Only one stretch of the data below is needed. Output the lines from the one with "Operating income" up to and including the one with "against Streptococcus pneumoniae", exactly as they stand.

[Data extracted from a collection]
━━━━

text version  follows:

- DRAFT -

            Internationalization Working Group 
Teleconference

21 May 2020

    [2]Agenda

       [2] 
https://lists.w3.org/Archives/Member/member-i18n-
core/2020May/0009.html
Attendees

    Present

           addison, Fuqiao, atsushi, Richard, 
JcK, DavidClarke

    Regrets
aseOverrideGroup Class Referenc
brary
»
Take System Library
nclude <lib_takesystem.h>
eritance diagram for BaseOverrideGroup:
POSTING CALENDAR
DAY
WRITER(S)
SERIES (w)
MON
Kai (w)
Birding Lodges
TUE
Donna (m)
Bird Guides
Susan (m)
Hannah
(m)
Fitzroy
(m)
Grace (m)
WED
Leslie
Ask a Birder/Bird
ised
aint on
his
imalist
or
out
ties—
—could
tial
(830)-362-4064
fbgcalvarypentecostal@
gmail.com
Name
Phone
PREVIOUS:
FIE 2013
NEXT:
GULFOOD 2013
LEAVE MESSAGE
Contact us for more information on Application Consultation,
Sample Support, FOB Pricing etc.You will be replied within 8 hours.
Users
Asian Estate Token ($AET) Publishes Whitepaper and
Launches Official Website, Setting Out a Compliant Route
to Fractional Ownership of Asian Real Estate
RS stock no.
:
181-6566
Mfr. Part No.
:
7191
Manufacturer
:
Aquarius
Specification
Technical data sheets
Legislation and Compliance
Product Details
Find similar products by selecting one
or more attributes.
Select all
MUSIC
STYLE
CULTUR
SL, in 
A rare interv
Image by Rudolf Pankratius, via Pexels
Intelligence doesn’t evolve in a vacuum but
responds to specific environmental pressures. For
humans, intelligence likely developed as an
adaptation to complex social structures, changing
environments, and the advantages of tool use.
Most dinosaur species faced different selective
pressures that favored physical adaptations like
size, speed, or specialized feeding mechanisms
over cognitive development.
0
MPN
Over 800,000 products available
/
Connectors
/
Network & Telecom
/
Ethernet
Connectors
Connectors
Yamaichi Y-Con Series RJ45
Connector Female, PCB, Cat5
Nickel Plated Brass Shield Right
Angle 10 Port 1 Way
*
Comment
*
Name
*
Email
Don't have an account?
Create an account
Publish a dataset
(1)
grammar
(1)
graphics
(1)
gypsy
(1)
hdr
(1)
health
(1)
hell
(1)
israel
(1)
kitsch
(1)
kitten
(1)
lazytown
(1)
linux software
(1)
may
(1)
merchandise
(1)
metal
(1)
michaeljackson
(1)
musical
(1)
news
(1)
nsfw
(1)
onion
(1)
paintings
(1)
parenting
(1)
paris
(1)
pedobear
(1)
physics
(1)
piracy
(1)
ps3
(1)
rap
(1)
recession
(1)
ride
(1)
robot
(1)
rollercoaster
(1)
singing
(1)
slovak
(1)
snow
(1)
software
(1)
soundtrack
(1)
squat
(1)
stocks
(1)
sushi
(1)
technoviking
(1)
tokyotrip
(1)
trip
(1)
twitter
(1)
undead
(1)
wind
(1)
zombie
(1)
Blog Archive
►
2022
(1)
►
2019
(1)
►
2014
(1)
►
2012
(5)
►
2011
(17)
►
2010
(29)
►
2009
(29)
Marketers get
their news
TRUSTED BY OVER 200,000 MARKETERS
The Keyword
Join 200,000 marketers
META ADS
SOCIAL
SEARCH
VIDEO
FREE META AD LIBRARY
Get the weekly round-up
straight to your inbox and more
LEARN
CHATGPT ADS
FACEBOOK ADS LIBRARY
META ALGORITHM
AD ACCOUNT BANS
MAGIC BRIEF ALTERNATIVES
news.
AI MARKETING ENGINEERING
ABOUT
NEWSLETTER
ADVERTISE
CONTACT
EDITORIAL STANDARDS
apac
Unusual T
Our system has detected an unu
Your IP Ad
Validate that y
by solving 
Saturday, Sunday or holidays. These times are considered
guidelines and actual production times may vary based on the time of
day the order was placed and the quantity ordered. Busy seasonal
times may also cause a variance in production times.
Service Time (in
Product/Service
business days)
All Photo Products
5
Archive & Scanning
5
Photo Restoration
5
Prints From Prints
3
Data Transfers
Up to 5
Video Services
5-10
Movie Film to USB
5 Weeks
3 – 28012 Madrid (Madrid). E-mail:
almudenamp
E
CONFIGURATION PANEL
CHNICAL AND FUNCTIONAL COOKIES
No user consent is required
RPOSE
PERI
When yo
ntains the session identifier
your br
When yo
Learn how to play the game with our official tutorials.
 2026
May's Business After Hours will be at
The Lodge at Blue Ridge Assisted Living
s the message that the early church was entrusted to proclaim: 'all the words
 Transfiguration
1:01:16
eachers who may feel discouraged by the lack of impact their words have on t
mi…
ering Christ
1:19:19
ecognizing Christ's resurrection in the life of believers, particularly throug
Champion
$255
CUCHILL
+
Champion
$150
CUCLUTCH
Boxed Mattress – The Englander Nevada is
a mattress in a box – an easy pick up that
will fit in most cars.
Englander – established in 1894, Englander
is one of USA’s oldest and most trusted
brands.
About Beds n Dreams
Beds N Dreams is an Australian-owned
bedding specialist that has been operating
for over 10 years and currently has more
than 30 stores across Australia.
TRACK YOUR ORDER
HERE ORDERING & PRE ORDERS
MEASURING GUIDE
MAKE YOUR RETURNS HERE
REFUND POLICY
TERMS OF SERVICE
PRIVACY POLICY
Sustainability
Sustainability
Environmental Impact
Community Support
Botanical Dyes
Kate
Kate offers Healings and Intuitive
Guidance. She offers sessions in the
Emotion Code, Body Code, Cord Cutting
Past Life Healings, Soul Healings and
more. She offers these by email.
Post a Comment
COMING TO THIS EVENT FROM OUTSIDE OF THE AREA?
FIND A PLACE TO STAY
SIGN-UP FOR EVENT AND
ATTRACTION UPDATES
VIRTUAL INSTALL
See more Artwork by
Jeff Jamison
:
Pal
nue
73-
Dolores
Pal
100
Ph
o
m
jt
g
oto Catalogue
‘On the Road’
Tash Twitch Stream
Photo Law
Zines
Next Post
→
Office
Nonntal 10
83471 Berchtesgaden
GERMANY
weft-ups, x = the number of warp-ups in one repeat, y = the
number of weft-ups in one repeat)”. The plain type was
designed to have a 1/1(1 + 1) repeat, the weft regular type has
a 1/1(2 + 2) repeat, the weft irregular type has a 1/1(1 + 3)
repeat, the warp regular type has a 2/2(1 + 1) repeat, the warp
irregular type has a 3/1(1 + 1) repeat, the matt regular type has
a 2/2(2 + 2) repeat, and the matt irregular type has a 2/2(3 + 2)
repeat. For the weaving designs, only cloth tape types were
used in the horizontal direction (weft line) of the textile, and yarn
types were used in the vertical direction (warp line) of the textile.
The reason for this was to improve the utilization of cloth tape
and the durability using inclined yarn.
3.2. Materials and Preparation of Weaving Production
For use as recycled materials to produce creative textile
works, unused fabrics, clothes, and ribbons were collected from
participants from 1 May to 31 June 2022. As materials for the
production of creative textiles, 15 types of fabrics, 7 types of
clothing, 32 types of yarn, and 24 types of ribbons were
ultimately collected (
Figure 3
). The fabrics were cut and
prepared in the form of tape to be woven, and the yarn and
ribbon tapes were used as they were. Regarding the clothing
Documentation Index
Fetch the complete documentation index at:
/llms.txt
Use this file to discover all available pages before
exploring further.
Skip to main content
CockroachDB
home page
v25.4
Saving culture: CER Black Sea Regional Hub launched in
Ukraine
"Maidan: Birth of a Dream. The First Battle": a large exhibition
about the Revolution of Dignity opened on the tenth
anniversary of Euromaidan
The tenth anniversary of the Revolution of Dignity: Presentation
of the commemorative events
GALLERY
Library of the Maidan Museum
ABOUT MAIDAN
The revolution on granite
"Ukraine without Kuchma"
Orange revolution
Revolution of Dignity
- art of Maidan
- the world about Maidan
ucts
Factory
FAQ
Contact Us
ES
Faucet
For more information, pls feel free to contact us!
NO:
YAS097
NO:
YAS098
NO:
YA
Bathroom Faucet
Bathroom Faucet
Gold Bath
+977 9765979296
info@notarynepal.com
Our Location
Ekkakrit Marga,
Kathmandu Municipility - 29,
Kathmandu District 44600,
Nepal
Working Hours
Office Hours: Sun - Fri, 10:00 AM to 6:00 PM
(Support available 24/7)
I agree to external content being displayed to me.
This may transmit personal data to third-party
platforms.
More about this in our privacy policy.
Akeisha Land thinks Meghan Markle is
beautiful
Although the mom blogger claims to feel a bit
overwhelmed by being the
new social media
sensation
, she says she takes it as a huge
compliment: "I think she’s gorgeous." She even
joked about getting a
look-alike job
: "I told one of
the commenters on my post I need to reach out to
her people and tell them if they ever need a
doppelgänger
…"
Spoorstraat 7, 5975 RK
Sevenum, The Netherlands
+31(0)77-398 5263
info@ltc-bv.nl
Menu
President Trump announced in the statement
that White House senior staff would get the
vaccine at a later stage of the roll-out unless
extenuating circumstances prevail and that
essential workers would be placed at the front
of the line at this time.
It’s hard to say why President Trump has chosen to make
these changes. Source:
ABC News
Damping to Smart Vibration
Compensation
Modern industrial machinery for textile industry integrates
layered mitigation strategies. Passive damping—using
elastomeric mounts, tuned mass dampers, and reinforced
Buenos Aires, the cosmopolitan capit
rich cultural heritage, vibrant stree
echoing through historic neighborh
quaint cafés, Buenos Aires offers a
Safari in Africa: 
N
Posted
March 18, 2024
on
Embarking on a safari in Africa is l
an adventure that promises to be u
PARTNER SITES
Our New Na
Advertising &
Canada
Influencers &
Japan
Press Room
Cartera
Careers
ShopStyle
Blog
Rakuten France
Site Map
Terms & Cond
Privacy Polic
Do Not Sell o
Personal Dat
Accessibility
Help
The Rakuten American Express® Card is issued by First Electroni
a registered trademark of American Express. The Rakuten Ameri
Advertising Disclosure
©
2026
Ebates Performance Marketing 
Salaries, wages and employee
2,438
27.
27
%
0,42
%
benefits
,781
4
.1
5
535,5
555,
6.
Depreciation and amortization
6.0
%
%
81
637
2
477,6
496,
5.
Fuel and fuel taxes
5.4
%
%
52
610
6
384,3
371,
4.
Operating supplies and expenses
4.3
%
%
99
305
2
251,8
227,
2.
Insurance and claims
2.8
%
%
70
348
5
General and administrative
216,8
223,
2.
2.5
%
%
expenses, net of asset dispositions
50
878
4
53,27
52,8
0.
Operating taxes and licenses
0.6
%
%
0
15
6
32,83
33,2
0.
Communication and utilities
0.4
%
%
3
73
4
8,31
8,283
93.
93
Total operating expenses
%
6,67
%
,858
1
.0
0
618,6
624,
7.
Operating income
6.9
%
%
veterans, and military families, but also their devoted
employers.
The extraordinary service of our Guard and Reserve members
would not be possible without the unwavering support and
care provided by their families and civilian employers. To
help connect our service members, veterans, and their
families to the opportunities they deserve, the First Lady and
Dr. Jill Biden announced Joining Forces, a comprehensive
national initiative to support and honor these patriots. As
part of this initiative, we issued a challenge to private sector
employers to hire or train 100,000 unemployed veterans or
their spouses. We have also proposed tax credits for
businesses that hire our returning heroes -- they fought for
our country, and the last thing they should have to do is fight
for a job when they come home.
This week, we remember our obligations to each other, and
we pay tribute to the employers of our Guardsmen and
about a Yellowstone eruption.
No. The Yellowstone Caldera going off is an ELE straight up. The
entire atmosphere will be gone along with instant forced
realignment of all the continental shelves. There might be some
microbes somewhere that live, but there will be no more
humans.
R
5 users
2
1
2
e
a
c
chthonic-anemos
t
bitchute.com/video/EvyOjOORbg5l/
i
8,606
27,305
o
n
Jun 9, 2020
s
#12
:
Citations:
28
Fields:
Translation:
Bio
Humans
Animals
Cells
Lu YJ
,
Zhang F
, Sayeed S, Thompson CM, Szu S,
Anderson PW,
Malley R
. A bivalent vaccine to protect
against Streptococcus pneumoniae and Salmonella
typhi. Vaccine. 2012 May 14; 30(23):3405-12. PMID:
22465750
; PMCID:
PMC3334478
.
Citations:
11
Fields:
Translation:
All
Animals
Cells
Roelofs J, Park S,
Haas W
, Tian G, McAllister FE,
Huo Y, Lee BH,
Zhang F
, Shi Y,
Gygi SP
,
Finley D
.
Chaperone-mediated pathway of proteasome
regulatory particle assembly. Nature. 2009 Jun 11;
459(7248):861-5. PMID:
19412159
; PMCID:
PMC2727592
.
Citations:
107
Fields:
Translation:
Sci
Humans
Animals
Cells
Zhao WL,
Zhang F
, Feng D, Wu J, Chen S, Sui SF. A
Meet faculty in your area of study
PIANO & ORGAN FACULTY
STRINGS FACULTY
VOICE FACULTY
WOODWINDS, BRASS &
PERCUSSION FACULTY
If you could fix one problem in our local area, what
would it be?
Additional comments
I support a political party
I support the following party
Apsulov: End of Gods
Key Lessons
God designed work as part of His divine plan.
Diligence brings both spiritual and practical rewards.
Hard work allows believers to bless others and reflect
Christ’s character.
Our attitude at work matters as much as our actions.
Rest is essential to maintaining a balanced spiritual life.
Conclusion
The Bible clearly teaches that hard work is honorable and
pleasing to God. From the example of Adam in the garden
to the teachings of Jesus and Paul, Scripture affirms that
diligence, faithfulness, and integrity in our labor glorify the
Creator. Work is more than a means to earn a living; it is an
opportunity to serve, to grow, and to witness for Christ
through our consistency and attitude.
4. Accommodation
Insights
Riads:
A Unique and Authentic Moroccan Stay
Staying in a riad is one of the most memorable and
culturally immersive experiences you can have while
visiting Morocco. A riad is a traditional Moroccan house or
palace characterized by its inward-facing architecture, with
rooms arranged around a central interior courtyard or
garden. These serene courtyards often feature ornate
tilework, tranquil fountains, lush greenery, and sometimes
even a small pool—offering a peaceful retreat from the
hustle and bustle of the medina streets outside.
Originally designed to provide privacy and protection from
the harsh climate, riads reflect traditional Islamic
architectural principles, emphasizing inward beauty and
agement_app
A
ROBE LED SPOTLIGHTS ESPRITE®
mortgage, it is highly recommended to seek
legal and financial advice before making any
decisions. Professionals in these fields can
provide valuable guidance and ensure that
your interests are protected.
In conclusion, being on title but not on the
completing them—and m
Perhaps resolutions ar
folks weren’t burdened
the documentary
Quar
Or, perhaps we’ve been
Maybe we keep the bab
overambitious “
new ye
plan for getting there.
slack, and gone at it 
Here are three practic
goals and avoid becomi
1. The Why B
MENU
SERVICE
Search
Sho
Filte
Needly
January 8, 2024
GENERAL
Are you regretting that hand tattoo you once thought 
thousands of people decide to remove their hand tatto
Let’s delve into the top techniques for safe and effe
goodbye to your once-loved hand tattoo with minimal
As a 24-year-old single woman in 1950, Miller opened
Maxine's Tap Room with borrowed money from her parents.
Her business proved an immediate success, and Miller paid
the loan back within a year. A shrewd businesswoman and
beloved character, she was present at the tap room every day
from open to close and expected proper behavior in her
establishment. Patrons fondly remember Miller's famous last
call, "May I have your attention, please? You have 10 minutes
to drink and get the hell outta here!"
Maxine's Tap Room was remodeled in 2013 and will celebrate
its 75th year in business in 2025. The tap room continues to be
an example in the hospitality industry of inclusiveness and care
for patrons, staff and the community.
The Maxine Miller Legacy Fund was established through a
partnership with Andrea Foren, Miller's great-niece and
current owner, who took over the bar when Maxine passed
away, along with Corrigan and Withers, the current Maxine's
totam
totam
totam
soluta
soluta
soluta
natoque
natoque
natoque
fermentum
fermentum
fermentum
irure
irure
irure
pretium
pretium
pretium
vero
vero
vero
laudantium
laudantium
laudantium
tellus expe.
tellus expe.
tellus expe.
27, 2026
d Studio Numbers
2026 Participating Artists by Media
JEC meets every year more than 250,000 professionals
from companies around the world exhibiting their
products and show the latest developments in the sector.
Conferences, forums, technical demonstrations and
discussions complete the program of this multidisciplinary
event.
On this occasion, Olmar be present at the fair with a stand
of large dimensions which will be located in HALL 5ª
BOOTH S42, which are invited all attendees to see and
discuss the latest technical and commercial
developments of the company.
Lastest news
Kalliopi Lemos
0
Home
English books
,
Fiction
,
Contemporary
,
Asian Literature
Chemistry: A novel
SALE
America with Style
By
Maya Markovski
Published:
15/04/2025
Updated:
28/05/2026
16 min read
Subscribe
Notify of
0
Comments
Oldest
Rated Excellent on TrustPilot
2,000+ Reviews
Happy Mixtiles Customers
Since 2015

━━━━

Task response =>
Operating income
6.9
%
%
veterans, and military families, but also their devoted
employers.
The extraordinary service of our Guard and Reserve members
would not be possible without the unwavering support and
care provided by their families and civilian employers. To
help connect our service members, veterans, and their
families to the opportunities they deserve, the First Lady and
Dr. Jill Biden announced Joining Forces, a comprehensive
national initiative to support and honor these patriots. As
part of this initiative, we issued a challenge to private sector
employers to hire or train 100,000 unemployed veterans or
their spouses. We have also proposed tax credits for
businesses that hire our returning heroes -- they fought for
our country, and the last thing they should have to do is fight
for a job when they come home.
This week, we remember our obligations to each other, and
we pay tribute to the employers of our Guardsmen and
about a Yellowstone eruption.
No. The Yellowstone Caldera going off is an ELE straight up. The
entire atmosphere will be gone along with instant forced
realignment of all the continental shelves. There might be some
microbes somewhere that live, but there will be no more
humans.
R
5 users
2
1
2
e
a
c
chthonic-anemos
t
bitchute.com/video/EvyOjOORbg5l/
i
8,606
27,305
o
n
Jun 9, 2020
s
#12
:
Citations:
28
Fields:
Translation:
Bio
Humans
Animals
Cells
Lu YJ
,
Zhang F
, Sayeed S, Thompson CM, Szu S,
Anderson PW,
Malley R
. A bivalent vaccine to protect
against Streptococcus pneumoniae and Salmonella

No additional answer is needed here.